Pons pasó por la compañía del Teatro Nacional María Guerrero para empezar la que sería una larga carrera de obras a las órdenes de prestigiosos directores como Calixto Bieito en El rey Lear, Josep Maria Flotats (en La gavina y en Àngels a Amèrica), Mario Gas (Golfus de Roma), Pilar Miró (La verdad sospechosa). Mediados los años setenta del siglo pasado entró en el cine sin olvidar las tablas. Cuando ya se acercaba el previsible final de su carrera, en 2004, recibió el Premio Nacional de Teatro de la Generalitat de Cataluña por su papel en la obra Celobert, dirigida por Ferrán Madico, y por su lectura de Bartleby, l'escrivent. Dio vida al personaje de Herman Melville, zarandeado con maestría por Enrique Vila-Matas. Quiso desplazar el altar de la obra de arte hacia una invisibilidad crítica y fecunda, mientras el mundo al revés seguía y sigue siendo el mundo real; sin exageraciones. Se distinguió en la lucha contra los iconos vacíos, expresados en la fluidez comercial de buena parte de lo contemporáneo.
En 2005, presentó La cabra o qui és Sylvia?, en catalán, un espectáculo de enorme recorrido y grandes celebraciones. Por esta obra recibió el Nacional de Teatro, el Premio Internacional Terenci Moix y cuatro Premios Max, al mejor director de escena, mejor espectáculo, mejor adaptación teatral y mejor empresario. Pons fue director artístico del Teatro La Latina, de Madrid y del Teatro Romea, de Barcelona.

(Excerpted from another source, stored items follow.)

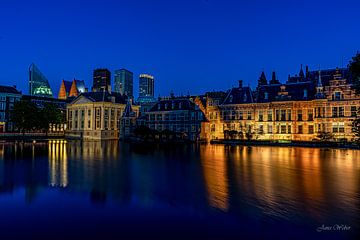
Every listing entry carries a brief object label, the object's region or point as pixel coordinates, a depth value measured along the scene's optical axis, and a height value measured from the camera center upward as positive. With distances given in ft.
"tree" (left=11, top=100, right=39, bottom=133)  286.87 +7.87
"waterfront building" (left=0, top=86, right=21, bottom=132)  362.53 +24.25
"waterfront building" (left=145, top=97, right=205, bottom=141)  281.74 +7.64
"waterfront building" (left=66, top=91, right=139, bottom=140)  342.64 +11.05
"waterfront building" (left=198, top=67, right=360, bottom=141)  227.94 +12.77
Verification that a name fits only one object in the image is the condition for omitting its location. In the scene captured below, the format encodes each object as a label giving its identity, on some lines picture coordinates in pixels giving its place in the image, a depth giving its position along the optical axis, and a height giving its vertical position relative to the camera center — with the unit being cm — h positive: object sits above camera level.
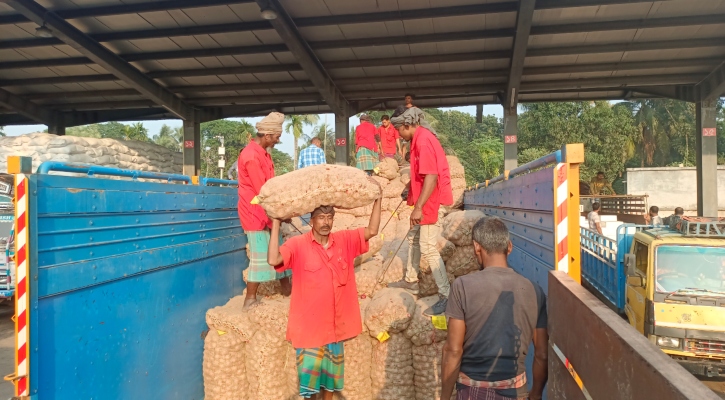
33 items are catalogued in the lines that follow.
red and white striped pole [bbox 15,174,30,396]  206 -42
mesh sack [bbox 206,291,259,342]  357 -102
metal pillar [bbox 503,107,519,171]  1079 +135
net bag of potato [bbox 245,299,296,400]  350 -126
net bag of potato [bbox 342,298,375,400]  329 -131
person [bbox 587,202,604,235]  888 -58
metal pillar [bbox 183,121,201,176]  1248 +144
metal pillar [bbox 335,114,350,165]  1161 +158
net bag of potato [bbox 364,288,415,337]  330 -91
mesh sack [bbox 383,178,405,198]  789 +12
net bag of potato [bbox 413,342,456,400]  329 -133
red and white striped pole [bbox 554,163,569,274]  234 -13
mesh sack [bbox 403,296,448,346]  329 -103
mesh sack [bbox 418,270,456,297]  398 -82
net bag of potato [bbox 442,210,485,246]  410 -33
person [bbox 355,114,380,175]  880 +104
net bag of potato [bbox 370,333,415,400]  333 -134
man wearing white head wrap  371 +1
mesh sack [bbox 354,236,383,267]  442 -52
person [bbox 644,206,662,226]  988 -64
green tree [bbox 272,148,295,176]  5108 +484
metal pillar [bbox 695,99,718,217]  1041 +72
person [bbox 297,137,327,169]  660 +63
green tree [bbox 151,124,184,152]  5297 +792
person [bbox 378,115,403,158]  961 +125
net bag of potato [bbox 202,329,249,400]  353 -137
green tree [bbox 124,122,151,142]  4425 +721
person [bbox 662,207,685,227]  517 -36
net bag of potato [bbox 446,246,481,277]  414 -64
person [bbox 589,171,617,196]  1436 +22
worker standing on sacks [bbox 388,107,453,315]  359 +5
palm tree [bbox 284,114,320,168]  3994 +670
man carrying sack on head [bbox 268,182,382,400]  264 -63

Desde su debut en la gran pantalla colaboró con algunos de los mejores: José Luis Garci, Carlos Saura, Fernando Colomo, Pilar Miró, Montxo Armendáriz, Francesc Bellmunt, Pere Portabella, José María Forqué o Alejandro Amenábar, autor de la oscarizada Mar adentro. El cineasta no ha cerrado la puerta echando las llaves, una vez terminado el trabajo. Su obra es densa y copiosa. Nunca se le olvidaron los apuntes escénicos de Artaud, Peter Weiss o Brecht, tomados de estudiante. El cine y el teatro, como representaciones, muestran la mutabilidad de lo humano; concentran el particularismo difuminado por los años en las olvidadizas sociedades contemporáneas. Y, como supo bien Ventura Pons, el particularismo es la mina del buen director.